-- What you have to do --
Could you copy out, word for word, the entries below that begin with the line containing "FITS header cards" and end with the line containing "DATE-OBS= '2022-02-03T16:55:53.300' /", including both of those lines?

-- Material for this task --
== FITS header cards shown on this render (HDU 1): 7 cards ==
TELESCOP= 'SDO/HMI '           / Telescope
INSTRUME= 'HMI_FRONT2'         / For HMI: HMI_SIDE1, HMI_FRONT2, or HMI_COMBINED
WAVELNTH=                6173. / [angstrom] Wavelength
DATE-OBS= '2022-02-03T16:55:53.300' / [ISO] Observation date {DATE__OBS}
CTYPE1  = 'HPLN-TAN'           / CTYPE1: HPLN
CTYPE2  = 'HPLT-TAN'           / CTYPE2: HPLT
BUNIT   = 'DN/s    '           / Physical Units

==

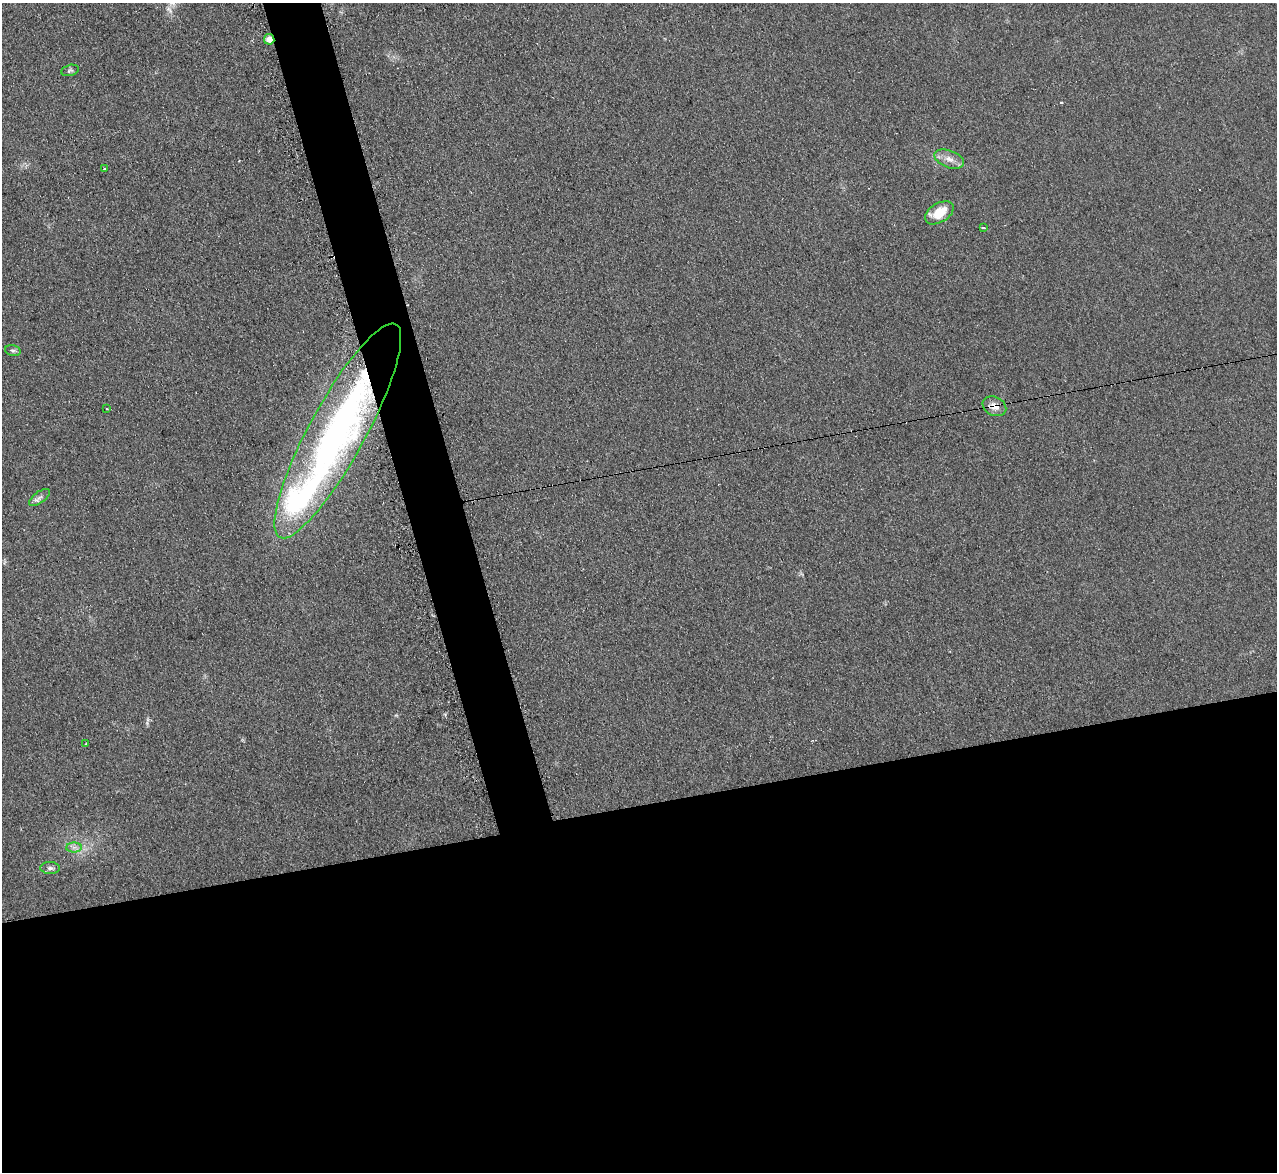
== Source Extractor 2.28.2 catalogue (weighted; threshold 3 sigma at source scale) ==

-- Answer to this task --
== FITS header cards shown on this render (HDU 1): 7 cards ==
TELESCOP= 'SDO/HMI '           / Telescope
INSTRUME= 'HMI_FRONT2'         / For HMI: HMI_SIDE1, HMI_FRONT2, or HMI_COMBINED
WAVELNTH=                6173. / [angstrom] Wavelength
DATE-OBS= '2022-02-03T16:55:53.300' / [ISO] Observation date {DATE__OBS}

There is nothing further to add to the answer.